Task set:
1: Check each statement against the figure descriptions and answer yes or no, quoting the words that decide it: (a) FIG. 3 shows a single reactor chamber. (b) FIG. 4 is a flowchart. (c) In FIG. 2, the control system controls the flow in a first buffer volume.
2: Reproduce the stretch of the figure descriptions from "FIG. 2 is a" through "second buffer volume, according to one embodiment." word for word.
3: According to the figure descriptions, what is provided together with the control system in FIG. 1?

** start of Selected text **

FIG. 1 is a schematic diagram of a semiconductor processing device including a precursor vessel source and a reactor chamber, with a pressure transducer and control system provided to control the flow in a first buffer volume, according to one embodiment.

FIG. 2 is a schematic diagram of a semiconductor processing device including a precursor vessel source and a reactor chamber, with a pressure transducer and control system provided to control the flow in a second buffer volume, according to one embodiment.

FIG. 3 is a schematic diagram of a semiconductor processing device including a plurality of precursor vessel sources and a plurality of reactor chambers, with a pressure transducer and control system provided to control the flow in a first buffer volume.

FIG. 4 is a flowchart illustrating a semiconductor processing method, according to various embodiments.

** end of Selected text **
** start of Rows **

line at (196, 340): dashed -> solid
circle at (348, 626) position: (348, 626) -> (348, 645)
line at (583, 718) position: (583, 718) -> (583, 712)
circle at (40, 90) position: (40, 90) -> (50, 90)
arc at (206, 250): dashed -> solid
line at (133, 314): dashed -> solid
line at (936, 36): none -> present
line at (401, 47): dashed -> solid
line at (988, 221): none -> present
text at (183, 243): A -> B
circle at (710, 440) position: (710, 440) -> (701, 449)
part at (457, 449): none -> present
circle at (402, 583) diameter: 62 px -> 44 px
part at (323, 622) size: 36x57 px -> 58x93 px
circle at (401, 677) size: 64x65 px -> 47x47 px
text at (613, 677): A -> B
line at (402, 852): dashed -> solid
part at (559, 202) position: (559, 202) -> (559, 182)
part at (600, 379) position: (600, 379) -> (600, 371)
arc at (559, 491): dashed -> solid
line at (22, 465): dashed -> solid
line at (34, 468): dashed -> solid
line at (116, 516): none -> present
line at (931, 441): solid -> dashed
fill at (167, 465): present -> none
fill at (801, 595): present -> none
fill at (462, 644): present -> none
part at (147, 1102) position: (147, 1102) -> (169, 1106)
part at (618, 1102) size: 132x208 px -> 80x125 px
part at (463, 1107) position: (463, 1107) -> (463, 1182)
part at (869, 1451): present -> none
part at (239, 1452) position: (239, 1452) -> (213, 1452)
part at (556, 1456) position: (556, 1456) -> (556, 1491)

** end of Rows **

Answers to the exercise:
1:
(a) No: "a plurality of reactor chambers"
(b) Yes: "FIG. 4 is a flowchart illustrating a semiconductor processing method"
(c) No: "to control the flow in a second buffer volume"

2:
FIG. 2 is a schematic diagram of a semiconductor processing device including a precursor vessel source and a reactor chamber, with a pressure transducer and control system provided to control the flow in a second buffer volume, according to one embodiment.

3: A pressure transducer.